Étant donnée la diversité des sujets abordés dans les chapitres qui précèdent, il nous a semblé utile, pour marquer l’unité de la thèse que nous venons de résumer, de reprendre schématiquement, à titre de conclusion, les principaux résultats obtenus en les groupant selon les stades généraux de leur commune évolution.
I. La première période : l’activité sensori-motrice🔗
Partons du développement sensori-moteur, et spécialement de l’existence des schèmes d’action, c’est-à -dire des systèmes de mouvements et de perceptions coordonnés entre eux, qui constituent toute conduite élémentaire susceptible de se répéter et de s’appliquer à de nouvelles situations : par exemple saisir un objet, le déplacer, le secouer, etc.

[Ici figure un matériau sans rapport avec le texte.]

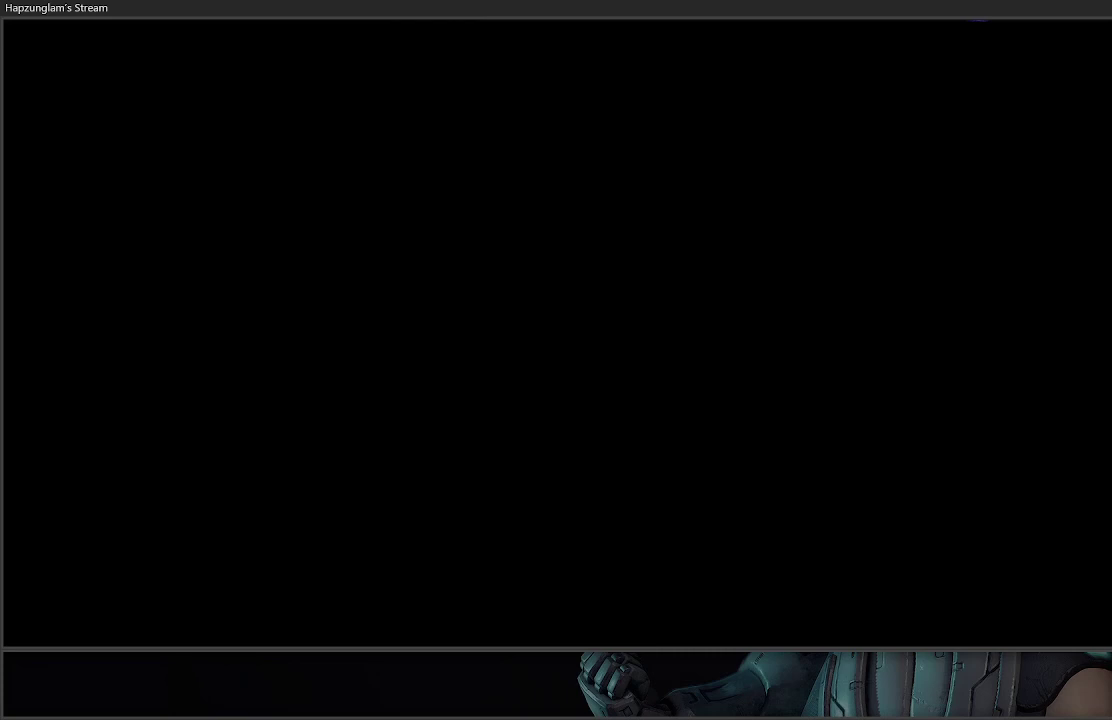
{"buttons": [], "left_stick": "center", "right_stick": "center", "events": [[83, "left_stick", "right"], [250, "left_stick", "center"], [367, "left_stick", "left"], [433, "left_stick", "center"]]}
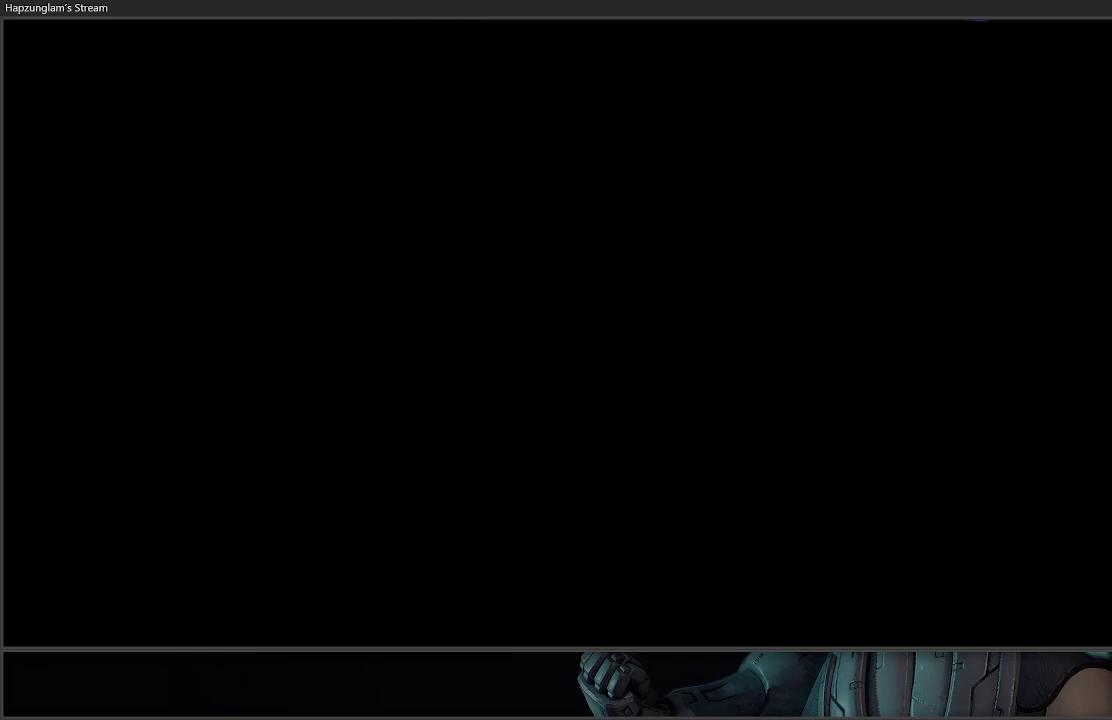
{"buttons": [], "left_stick": "left", "right_stick": "center", "events": [[50, "left_stick", "right"], [250, "left_stick", "center"], [400, "left_stick", "left"]]}
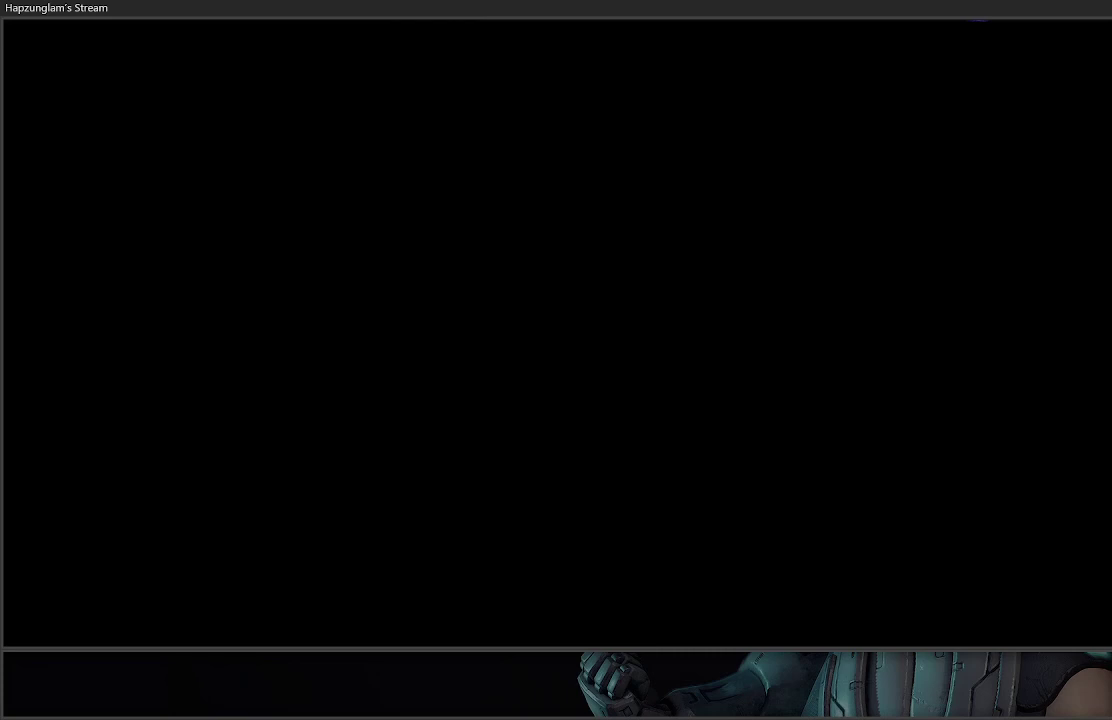
{"buttons": [], "left_stick": "left", "right_stick": "center", "events": [[50, "left_stick", "right"], [200, "left_stick", "left"], [317, "left_stick", "right"], [450, "left_stick", "left"]]}
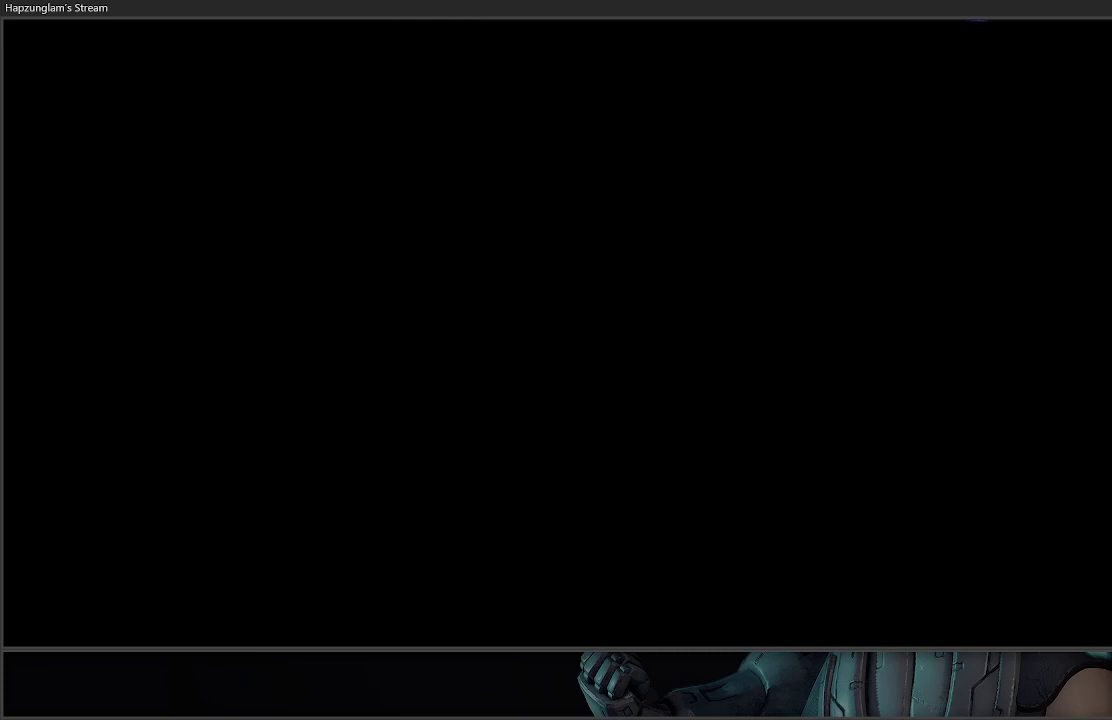
{"buttons": [], "left_stick": "right", "right_stick": "center", "events": [[83, "left_stick", "right"], [183, "left_stick", "up-left"], [283, "left_stick", "right"], [383, "left_stick", "up-left"], [483, "left_stick", "right"]]}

L’exercice de tels schèmes suppose des mouvements propres pouvant se reproduire et modifiant les mouvements et positions des objets sur lesquels porte l’action. Les mouvements et positions du sujet déterminent d’autre part à chaque instant un « point de vue » propre, dont ses relations avec les mouvements et positions extérieurs conditionnent leur perception et leur compréhension. Nous appelons assimilation cette modification objective des mouvements et positions externes par les mouvements propres ainsi que la modification subjective résultant du fait que la perception ou la compréhension de ces mouvements et positions externes est nécessairement relative au « point de vue » propre. La modification subjective correspond donc toujours à une modification objective possible, mais pouvant demeurer virtuelle autant que devenir réelle. Enfin, par cela même que les mouvements et le point de vue propres agissant sur les données extérieures ou sur leur perception sont l’expression d’une action susceptible de se répéter et de s’appliquer à de nouvelles données, ces données successives sont reliées entre elles : l’assimilation des données actuelles au schème (défini par les modifications subjectives et objectives que l’on vient de voir), implique donc ce qu’on peut appeler, par extension, leur assimilation aux données antérieures sur lesquelles a porté la même action. On définira alors simplement cette assimilation des données actuelles aux données antérieures par le fait que la même action, autrement dit le même schème, leur est appliqué successivement. Par exemple saisir est une action qui modifie les mouvements et positions extérieurs, objectivement et subjectivement à la fois, et comme c’est une action susceptible de se répéter et de se généraliser, elle donne lieu à une récognition visuelle, tactile, kinesthésique, etc., telle qu’un objet est perçu et compris, non pas seulement comme étant saisi lorsqu’il l’est, mais comme pouvant être saisi lorsqu’il ne l’est pas encore : c’est en tous ses sens réunis (et nécessairement solidaires) que nous disons que l’objet est assimilé au schème de la préhension, ou qu’il est assimilé aux objets antérieurs sur lesquels s’est déjà exercé le schème de la préhension.
Mais inversement, les mouvements et positions extérieurs de l’objet auquel le schème s’applique réagissent sur les mouvements et le point de vue propres. Par exemple selon que l’objet à saisir est plus ou moins éloigné, il y a perception de cette profondeur et déplacement corrélatif de la main, et, selon qu’il se déplace, la main et l’œil suivent ces mouvements. Nous appelons accommodation cette modification des mouvements et du point de vue propres par les mouvements et positions extérieurs.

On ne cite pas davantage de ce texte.